=== Input for this task ===

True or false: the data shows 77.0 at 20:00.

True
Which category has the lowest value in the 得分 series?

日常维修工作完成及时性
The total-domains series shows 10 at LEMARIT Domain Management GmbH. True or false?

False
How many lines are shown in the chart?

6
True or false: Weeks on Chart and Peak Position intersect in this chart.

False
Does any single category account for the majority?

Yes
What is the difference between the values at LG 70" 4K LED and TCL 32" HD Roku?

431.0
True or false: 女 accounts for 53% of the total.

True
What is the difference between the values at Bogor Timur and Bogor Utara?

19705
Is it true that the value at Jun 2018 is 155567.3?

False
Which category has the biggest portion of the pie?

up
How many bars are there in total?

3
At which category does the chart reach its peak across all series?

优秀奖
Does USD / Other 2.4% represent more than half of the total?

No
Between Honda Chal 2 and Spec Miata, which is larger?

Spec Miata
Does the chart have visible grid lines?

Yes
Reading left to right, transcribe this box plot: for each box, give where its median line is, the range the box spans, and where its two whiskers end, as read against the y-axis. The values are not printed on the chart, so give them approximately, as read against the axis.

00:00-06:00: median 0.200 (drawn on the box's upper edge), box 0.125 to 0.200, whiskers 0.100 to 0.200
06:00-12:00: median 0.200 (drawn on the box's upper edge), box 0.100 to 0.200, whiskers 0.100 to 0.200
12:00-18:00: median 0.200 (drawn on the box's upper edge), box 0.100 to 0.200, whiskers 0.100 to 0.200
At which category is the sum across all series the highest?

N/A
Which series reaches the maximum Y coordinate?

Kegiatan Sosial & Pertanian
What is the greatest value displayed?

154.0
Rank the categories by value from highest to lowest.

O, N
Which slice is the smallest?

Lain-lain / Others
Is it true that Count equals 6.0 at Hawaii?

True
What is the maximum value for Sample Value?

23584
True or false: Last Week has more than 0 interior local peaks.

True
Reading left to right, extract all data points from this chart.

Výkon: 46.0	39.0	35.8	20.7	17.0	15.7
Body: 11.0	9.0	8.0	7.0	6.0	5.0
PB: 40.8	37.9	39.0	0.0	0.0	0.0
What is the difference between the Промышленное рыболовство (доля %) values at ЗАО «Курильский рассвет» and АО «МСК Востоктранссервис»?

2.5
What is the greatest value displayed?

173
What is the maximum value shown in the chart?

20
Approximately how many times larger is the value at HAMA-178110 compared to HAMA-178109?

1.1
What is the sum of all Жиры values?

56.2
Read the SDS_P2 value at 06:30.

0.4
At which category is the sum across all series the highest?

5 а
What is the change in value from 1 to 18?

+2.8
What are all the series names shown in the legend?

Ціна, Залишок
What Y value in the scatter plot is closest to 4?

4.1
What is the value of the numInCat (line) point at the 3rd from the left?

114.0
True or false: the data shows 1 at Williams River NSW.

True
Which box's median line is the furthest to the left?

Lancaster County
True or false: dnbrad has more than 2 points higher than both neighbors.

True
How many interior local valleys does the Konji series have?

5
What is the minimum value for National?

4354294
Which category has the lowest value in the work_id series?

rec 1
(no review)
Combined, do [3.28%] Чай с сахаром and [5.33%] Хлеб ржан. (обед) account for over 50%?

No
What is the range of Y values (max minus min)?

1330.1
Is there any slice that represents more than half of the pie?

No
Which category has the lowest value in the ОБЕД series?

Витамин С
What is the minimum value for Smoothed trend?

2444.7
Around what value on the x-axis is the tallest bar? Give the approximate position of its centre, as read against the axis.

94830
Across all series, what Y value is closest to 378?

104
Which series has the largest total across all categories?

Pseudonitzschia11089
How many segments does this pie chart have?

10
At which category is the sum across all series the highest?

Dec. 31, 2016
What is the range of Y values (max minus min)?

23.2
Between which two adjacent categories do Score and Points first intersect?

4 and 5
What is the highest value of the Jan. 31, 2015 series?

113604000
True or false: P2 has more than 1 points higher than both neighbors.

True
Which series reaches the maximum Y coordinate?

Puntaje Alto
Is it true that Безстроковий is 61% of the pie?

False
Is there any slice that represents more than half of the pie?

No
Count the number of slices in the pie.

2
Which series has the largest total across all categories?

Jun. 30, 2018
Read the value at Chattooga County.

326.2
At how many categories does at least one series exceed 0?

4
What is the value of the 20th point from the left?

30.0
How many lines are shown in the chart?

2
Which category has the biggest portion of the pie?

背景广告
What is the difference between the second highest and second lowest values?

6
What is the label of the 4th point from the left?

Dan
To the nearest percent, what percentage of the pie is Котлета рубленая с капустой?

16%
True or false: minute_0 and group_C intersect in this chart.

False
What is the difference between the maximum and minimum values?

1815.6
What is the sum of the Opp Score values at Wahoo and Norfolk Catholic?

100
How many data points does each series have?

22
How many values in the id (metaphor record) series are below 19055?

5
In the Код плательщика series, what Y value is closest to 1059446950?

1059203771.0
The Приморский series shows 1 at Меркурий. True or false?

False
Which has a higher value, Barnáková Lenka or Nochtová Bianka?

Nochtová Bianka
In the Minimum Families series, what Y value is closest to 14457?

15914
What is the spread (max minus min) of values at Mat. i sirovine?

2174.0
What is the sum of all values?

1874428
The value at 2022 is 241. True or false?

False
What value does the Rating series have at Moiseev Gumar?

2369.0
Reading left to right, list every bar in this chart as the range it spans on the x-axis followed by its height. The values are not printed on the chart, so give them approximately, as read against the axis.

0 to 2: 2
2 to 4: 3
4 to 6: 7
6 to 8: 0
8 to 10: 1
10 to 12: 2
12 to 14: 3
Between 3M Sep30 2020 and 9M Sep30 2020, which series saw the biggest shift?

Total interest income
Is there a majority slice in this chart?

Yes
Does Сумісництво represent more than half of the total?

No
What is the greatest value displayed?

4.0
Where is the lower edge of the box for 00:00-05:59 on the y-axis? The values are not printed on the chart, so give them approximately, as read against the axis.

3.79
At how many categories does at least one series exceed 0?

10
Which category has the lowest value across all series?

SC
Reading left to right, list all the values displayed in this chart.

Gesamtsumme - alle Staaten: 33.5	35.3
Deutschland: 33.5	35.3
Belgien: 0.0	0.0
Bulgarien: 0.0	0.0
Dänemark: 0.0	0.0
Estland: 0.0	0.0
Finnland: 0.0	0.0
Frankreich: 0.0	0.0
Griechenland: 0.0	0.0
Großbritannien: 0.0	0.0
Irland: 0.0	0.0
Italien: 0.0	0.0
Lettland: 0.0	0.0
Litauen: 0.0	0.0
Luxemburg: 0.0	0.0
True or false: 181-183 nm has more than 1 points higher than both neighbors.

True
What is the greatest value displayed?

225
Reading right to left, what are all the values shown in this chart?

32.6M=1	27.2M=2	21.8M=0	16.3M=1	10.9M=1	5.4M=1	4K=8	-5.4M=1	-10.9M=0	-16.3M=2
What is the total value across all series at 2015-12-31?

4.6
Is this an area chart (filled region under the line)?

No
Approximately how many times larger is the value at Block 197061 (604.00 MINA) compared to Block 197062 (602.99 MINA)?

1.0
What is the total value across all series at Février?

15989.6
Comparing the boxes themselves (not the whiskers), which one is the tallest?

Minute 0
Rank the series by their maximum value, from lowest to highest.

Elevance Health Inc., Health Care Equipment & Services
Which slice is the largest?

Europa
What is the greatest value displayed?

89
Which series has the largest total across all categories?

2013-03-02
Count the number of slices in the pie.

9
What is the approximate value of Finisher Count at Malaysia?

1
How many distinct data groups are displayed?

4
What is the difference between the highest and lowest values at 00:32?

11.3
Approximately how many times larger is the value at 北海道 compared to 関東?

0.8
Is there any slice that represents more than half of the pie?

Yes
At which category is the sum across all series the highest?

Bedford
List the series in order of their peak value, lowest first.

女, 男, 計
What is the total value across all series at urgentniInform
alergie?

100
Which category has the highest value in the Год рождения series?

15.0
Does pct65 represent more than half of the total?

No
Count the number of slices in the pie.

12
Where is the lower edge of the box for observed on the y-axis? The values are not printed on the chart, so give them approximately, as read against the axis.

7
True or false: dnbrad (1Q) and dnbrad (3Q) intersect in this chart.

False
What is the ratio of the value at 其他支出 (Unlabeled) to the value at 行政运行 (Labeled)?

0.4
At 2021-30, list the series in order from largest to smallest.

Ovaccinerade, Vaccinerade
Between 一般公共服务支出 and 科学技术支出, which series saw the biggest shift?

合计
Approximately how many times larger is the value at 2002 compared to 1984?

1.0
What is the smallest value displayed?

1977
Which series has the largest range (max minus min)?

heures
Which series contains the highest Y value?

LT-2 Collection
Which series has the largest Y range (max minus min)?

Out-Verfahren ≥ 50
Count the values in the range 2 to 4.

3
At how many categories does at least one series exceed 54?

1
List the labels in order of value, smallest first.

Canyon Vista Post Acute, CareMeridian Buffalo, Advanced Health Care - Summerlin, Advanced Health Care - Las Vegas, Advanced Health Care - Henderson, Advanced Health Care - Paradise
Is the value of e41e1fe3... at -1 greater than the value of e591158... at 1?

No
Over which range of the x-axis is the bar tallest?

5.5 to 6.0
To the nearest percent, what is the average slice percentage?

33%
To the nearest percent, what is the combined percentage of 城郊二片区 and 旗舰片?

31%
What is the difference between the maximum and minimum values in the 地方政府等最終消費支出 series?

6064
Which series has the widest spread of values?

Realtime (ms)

===

▶ Exercise goal: Give the part that opens with the line containing "Kegiatan Sosial & Pertanian" and closes with the line containing "What are all the series" as a numbered list, leaving out blank lines.

▶ Reply:
1. Kegiatan Sosial & Pertanian
2. What is the greatest value displayed?
3. 154.0
4. Rank the categories by value from highest to lowest.
5. O, N
6. Which slice is the smallest?
7. Lain-lain / Others
8. Is it true that Count equals 6.0 at Hawaii?
9. True
10. What is the maximum value for Sample Value?
11. 23584
12. True or false: Last Week has more than 0 interior local peaks.
13. True
14. Reading left to right, extract all data points from this chart.
15. Výkon: 46.0	39.0	35.8	20.7	17.0	15.7
16. Body: 11.0	9.0	8.0	7.0	6.0	5.0
17. PB: 40.8	37.9	39.0	0.0	0.0	0.0
18. What is the difference between the Промышленное рыболовство (доля %) values at ЗАО «Курильский рассвет» and АО «МСК Востоктранссервис»?
19. 2.5
20. What is the greatest value displayed?
21. 173
22. What is the maximum value shown in the chart?
23. 20
24. Approximately how many times larger is the value at HAMA-178110 compared to HAMA-178109?
25. 1.1
26. What is the sum of all Жиры values?
27. 56.2
28. Read the SDS_P2 value at 06:30.
29. 0.4
30. At which category is the sum across all series the highest?
31. 5 а
32. What is the change in value from 1 to 18?
33. +2.8
34. What are all the series names shown in the legend?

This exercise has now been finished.